CONSIGNES:
• a. D'après le texte sur les vestiges romains d'Albulae et d'Altava, quelle unité militaire était cantonnée à Albulae ?
• b. Reprenez le texte sur les vestiges romains d'Albulae et d'Altava après sa dernière phrase et poursuivez-le.
== TEXTE À ANALYSER
Il ne restait en 1936 que quelques ruines comme les fondations d'un temple, de thermes et de remparts. Ce sont surtout les objets retrouvés dans ce qui fut d'anciens entrepôts romains et une nécropole d'une trentaine de tombes qui attestèrent de la présence des Romains :
fragments de tuiles romaines, débris de fresques, amphores, statuettes, lampes, broches, monnaies, etc...

Albulae (Aïn-Témouchent)
On sait que la Cohors I Flavia Musulamiorum était cantonnée à Albulae. Ey bien que le site n'ait pas fait l'objet de fouilles organisées, des vestiges ont été découverts lors de la construction de la ville française.
La cité romaine, assez prospère, possédait ainsi des égouts mis à jour par J.Lethielleux en 1856, de vastes citernes, des souterrains qui servaient vraisemblablement d'entrepôts et des huileries. Sur les terrains alentours, on pouvait noter les traces d'une culture ancienne de la vigne.
La découverte de fours permettant la cuisson de pain laissait supposer que l'on y cultivait également des céréales.
Deux cimetières ont été identifiés grâce à des stèles funéraires. Les objets, sculptures et céramiques trouvées témoignaient également de la présence de familles riches et d'une population importante.

Altava (Lamoricière)
C'est au IIIe siècle que les premières troupes romaines prirent position en ce lieu. Puis le poste militaire évolua en une cité civile d'importance. Les nombreuses inscriptions découvertes, les vestiges d'édifices religieux, de structures architecturales administratives et de bâtiments commerciaux constituaient autant de preuves d'une population importante et d'une grande activité dans cette cité.
Altava se situait dans un site propice à l'agriculture et les pressoirs à huile découverts témoignent de l'oléiculture.
« Les pressoirs sont très nombreux et l'abondance des contrepoids isolés prouve que beaucoup d'autres ont été détruits. Mais l'huilerie n'existe pas ; on assiste a un foisonnement de petites entreprises familiales,à un seul pressoir, et qui excluent toute économie de plantation »(1). Deux carrières de calcaire et de travertin avaient été découvertes à environ cinq kilomètres, au sud du site d'Altava.
====
== DONNÉES ÉTUDIÉES
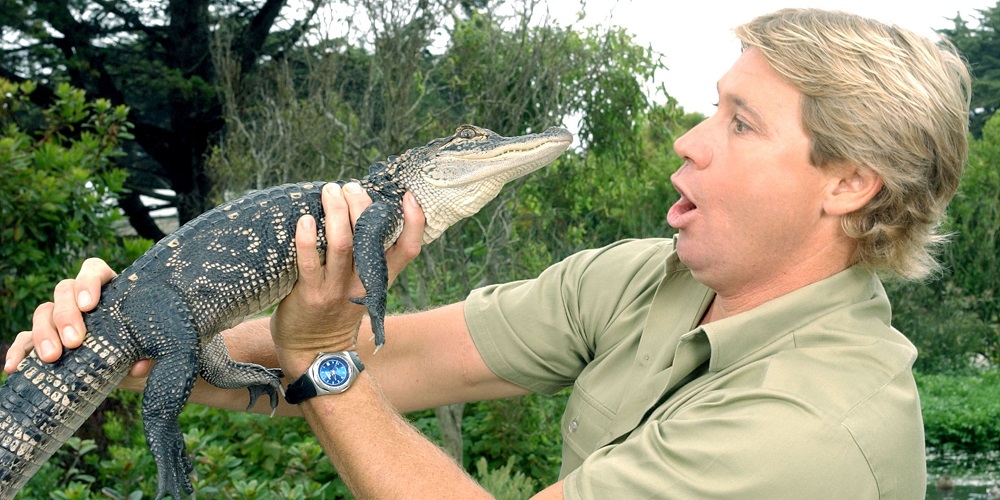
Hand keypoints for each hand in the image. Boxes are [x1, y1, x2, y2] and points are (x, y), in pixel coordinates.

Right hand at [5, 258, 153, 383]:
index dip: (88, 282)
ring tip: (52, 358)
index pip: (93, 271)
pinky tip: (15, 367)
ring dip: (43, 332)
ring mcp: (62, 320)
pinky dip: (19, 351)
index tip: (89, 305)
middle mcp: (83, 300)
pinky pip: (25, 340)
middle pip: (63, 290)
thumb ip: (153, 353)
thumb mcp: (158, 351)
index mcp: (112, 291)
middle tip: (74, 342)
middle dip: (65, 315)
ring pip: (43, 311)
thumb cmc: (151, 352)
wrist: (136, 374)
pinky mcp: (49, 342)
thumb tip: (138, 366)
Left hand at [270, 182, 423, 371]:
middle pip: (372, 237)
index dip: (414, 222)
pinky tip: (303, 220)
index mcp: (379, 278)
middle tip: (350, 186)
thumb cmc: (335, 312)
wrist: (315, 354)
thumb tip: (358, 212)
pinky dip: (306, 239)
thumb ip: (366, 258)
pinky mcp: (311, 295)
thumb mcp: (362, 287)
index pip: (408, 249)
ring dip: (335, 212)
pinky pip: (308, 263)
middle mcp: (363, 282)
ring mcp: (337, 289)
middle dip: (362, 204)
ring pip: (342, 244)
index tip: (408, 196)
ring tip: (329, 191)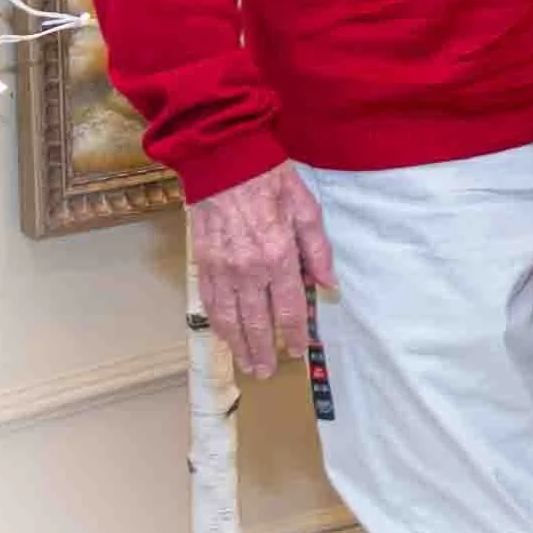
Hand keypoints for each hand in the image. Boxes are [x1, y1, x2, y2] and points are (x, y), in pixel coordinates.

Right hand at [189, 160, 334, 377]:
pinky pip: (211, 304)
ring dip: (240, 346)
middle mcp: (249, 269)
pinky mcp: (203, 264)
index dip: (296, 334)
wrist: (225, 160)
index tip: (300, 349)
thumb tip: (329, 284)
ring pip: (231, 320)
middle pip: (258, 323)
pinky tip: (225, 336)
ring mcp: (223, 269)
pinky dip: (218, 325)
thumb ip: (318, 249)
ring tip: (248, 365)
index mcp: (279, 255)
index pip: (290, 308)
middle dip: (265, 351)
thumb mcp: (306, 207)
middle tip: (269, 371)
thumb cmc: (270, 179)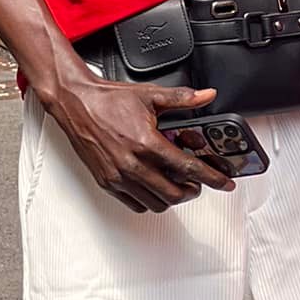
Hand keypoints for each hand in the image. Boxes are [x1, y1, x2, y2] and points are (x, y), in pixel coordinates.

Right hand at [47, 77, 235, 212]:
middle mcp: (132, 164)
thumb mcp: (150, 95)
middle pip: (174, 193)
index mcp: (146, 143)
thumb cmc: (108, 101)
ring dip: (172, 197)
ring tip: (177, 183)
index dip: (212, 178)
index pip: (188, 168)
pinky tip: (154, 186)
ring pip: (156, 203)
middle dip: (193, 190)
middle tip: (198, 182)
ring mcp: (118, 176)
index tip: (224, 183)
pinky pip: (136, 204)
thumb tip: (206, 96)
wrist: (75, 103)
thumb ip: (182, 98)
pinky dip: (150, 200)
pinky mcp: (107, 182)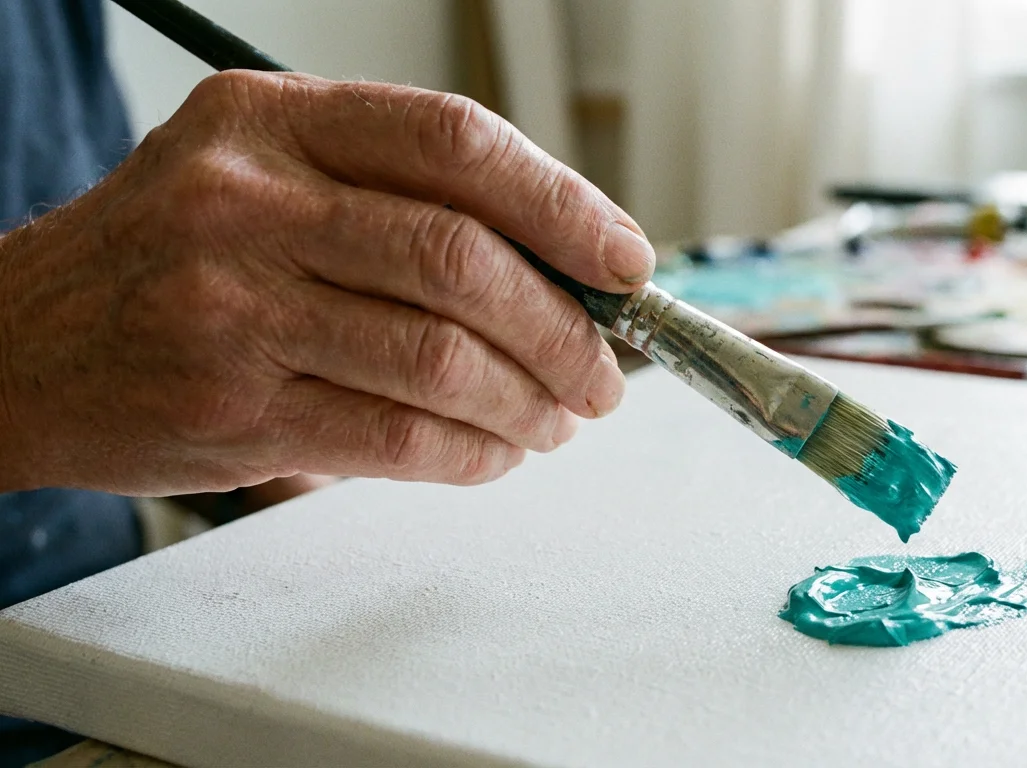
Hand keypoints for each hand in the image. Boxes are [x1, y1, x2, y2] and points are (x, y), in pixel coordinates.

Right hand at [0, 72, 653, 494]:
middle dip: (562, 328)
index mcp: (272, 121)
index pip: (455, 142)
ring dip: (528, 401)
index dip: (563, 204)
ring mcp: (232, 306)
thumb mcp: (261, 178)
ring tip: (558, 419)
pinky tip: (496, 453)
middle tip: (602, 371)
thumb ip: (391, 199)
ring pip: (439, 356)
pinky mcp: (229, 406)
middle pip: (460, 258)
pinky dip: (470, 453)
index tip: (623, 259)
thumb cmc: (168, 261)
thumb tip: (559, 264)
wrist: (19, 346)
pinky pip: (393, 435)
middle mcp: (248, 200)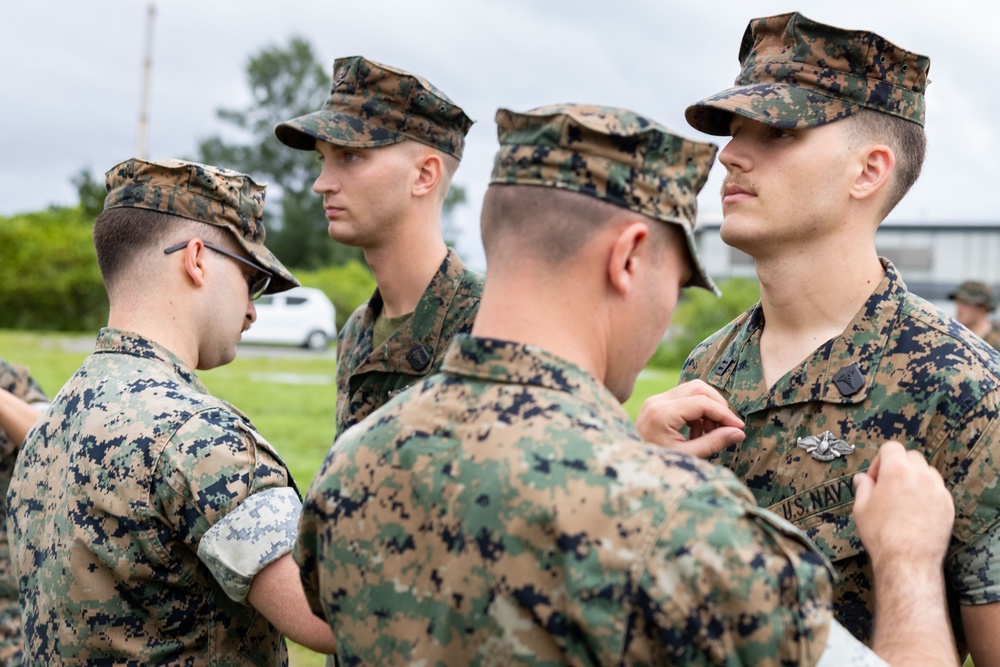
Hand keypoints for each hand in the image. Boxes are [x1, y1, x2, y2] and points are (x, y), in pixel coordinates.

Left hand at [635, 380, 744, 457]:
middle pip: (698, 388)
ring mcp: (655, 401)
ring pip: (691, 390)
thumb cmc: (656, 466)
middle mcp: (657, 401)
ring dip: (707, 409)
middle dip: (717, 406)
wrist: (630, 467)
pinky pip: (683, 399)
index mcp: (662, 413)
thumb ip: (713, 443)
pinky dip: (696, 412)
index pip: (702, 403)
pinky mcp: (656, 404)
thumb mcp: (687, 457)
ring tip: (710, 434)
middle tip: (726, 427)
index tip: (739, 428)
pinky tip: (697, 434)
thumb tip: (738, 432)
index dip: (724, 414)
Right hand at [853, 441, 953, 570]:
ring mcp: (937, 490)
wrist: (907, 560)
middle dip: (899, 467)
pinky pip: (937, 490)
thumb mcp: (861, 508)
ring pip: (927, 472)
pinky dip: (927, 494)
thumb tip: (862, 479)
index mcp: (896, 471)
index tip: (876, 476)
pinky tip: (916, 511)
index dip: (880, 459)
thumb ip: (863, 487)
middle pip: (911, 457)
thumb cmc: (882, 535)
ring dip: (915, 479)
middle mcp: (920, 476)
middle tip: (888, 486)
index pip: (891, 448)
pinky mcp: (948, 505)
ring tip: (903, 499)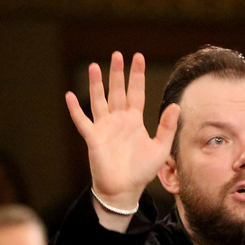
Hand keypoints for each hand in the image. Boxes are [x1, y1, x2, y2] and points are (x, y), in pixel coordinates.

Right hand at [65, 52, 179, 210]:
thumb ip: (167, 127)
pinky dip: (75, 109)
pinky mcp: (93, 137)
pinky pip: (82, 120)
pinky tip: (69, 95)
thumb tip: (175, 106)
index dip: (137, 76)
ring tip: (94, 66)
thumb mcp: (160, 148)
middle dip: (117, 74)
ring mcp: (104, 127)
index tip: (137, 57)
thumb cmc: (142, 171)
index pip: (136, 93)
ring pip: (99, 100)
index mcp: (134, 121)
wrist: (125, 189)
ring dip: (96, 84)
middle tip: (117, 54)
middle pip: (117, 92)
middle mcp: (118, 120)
====
CORRIGÉ DÉTAILLÉ:
• a. La Cohors I Flavia Musulamiorum.

• b.
Pomaria (Tlemcen)
Les premières recherches, menées par O.Mac Carthy sur le site antique de Tlemcen remontent à 1850. Ses découvertes prouvèrent l'intérêt archéologique de la région.
Malheureusement, la cité antique de Tlemcen reposait sous les ruines de la ville médiévale, elle-même fondée à partir des pierres romaines. Les seuls vestiges architecturaux témoignant encore de l'existence de la ville de Pomaria étaient les remparts, les ruines d'un édifice à colonnes, les deux puits, les égouts, les adductions d'eau et les canalisations, le cadran solaire, et enfin les thermes.
On sait malgré tout que l'organisation civile de Pomaria daterait du début du IIIe siècle, où elle est déjà dite res publica pomariensium, ce qui signifie l'existence d'une vie municipale. Par ailleurs, les inscriptions funéraires trouvées en grand nombre dans la localité de Pomaria prouvaient en tout cas la présence d'une nombreuse population. Cette ville devait être assez importante pour posséder un évêque à la fin du Ve siècle.

Camarata (Camerata - Trois-Marabouts)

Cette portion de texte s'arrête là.